I have this integral where the integrand is divergent at $p=\{0, \pi i\}$,
$$\lim_{r\rightarrow \infty} \int_{ib}^r \frac{1}{\cosh(p/2)\sinh(p/2)}\, dp$$
where $0 \leq b \leq \pi$ and $0 \leq r < \infty$.
I have this solid contour shown in the image below. My goal is to find the integral in the range $[0,\infty]$ (the horizontal solid contour) OR in the range $[\pi i,0]$ (the vertical solid contour) but the integral is divergent. My strategy is to use the solid contour and close the contour using the dashed lines then since there are no poles inside the closed contour, the integral in the closed contour is zero. Since the vertical dashed line contribution to the integral vanishes as $r \rightarrow \infty$, the integral in the range $[0,\infty]$ is just negative times the rest of the contour (except the bottom solid contour which is what I want).

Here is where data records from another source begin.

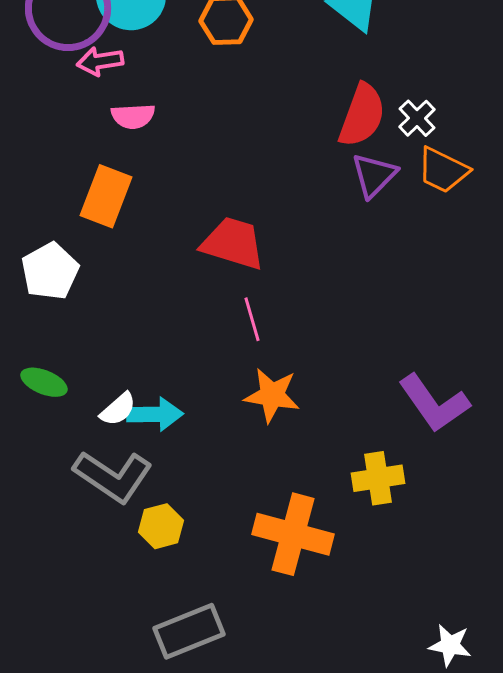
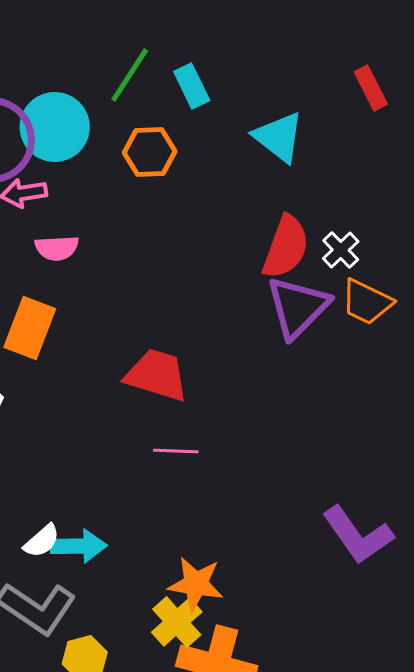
purple triangle: (374, 175) -> (298, 307), size x1.4
pink line: (252, 319) -> (176, 451), turned -72
orange star: (272, 395) -> (196, 584), moved
yellow cross: (378, 478) -> (177, 622), moved, turned -33

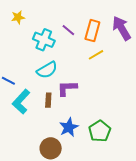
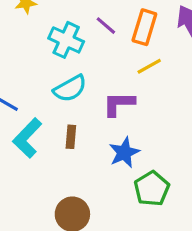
purple L-shape: (67, 88) -> (119, 104), moved
blue star: (69, 127) -> (124, 153), moved

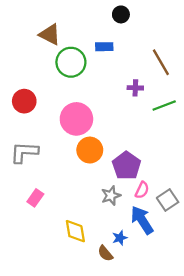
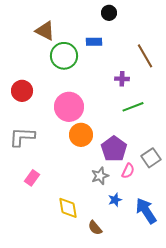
green line: (164, 106) -> (133, 107), moved
gray square: (168, 200) -> (151, 158), moved
blue arrow: (142, 220) -> (146, 211), moved
blue star: (120, 238) -> (115, 200), moved

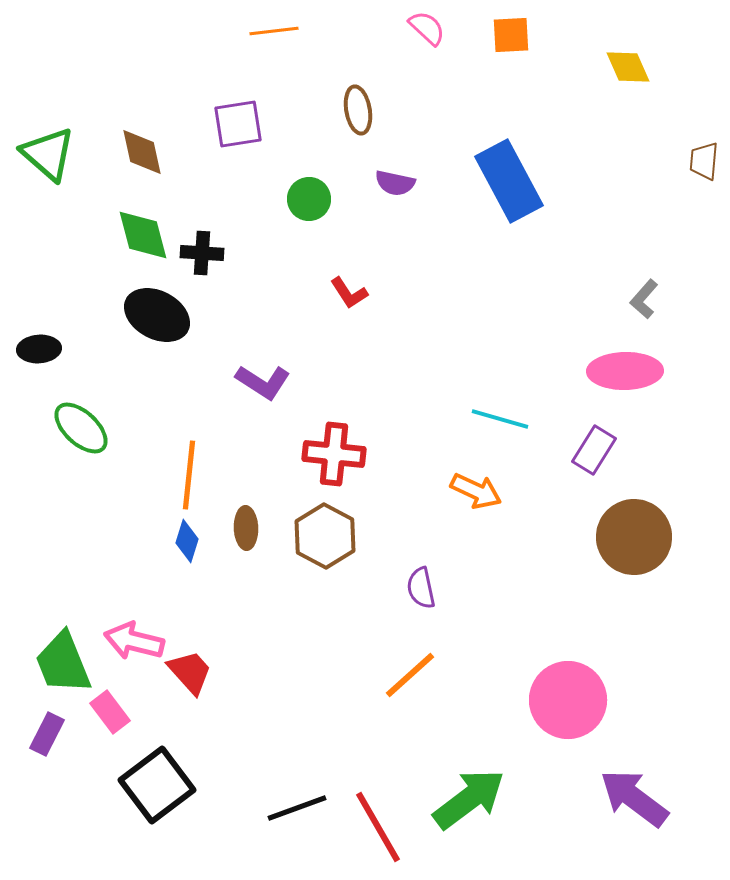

Using Mathematica to evaluate the integral along the contour, I get
$$\lim_{r\rightarrow \infty} \int_0^r \frac{1}{\cosh(p/2)\sinh(p/2)} \,dp + \lim_{a\rightarrow 0}\Bigl(-4 \log(\cot(a/2)) - 2 \log(\tanh(a/2))\Bigr) = 0$$
$$\lim_{r\rightarrow \infty} \int_0^r \frac{1}{\cosh(p/2)\sinh(p/2)}\,dp = \lim_{a\rightarrow 0}\Bigl(4 \log(\cot(a/2)) + 2 \log(\tanh(a/2))\Bigr)$$
The contribution of $C_1$ and $C_2$ given the residues are $-i \pi$ and $i \pi$ respectively so they just cancel. Note that the indentation is given by a small radius $a$ around the poles.
The limit $a \rightarrow 0$ produces divergences on both terms. Is there anyway to solve this? Maybe there is another way of closing the contour to make this work or another way of drawing even the whole contour?
You can also see my post in Mathematica Stack Exchange (Contour integral around complex plane) for the relevant calculations.
Edit: My goal can accommodate two things, either find the integral on the vertical solid contour or the horizontal solid contour (in the appropriate limits as defined above).